3 — Middle Finger: Bicycles actually make a difference. Owning a bicycle in rural areas of South Africa, where there is little access to public transport, can drastically change a person’s life. We had the honor of witnessing the joyful handover of bicycles during our time in South Africa at the first Team Dimension Data training camp in November 2018. And during that same celebration, Qhubeka’s founder, Anthony Fitzhenry, recounted stories and explained how the mobility that comes with a bike allows children to have a childhood — precious minutes of playtime on either side of the school and working day – something that many of us take for granted. Bicycles help people to get where they need to go, whether that is to school, a clinic or a job.

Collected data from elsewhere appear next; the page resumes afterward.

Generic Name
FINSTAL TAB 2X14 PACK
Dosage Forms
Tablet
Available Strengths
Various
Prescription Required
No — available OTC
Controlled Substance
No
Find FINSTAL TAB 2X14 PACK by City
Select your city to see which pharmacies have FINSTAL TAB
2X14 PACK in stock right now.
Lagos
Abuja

4 — Ring Finger: The bikes are earned and not given. Qhubeka recognized that simply handing out bicycles wasn’t going to work. By creating programs and incentives to study or work in various disciplines, individuals clock up credits that amount to a hard-earned bicycle that’s then valued far more than a simple handout. The effects of striving to receive a bicycle in this manner are overwhelmingly positive for children and adults: reducing a child’s commute time by 75%; decreasing absenteeism; putting individuals on the route toward a better education and a childhood with time to play; and permitting adults to travel quicker to clinics, work, or markets, thereby boosting their earnings and/or health. There’s also another crucial project pillar at Qhubeka, which is the charity’s objective to ensure emergency supplies can reach disaster-stricken areas by bike — without the transport infrastructure of many countries, rural regions of South Africa can often be hard to reach, and that’s where bicycles play a pivotal role.

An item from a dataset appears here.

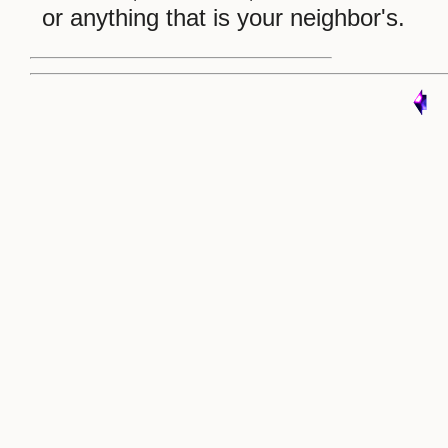
or anything that is your neighbor's.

5 — The Pinkie: Irrespective of the charitable support that this jersey and handmade musette bring to Qhubeka, we think that it’s a damn cool jersey. Coming in limited colorways with a bold yet clean layout, this is a high-performance ASSOS jersey that’s certainly going to make a statement in your local group. What’s more, it’s a conversation starter and that perhaps counts more than anything. This is so much more than just a jersey. So, on those days when your motivation is low and your legs are grumbling at your local crit or coffee ride, you know that by sporting this particular jersey you’re doing so much more than just riding a bike.

Chapeau!

This is an initiative we want to pursue alongside Qhubeka, because the simple machine that we love can have such a huge impact on those in need. We hope that you’ll get on board, too.

Up first, pink for the Giro d’Italia.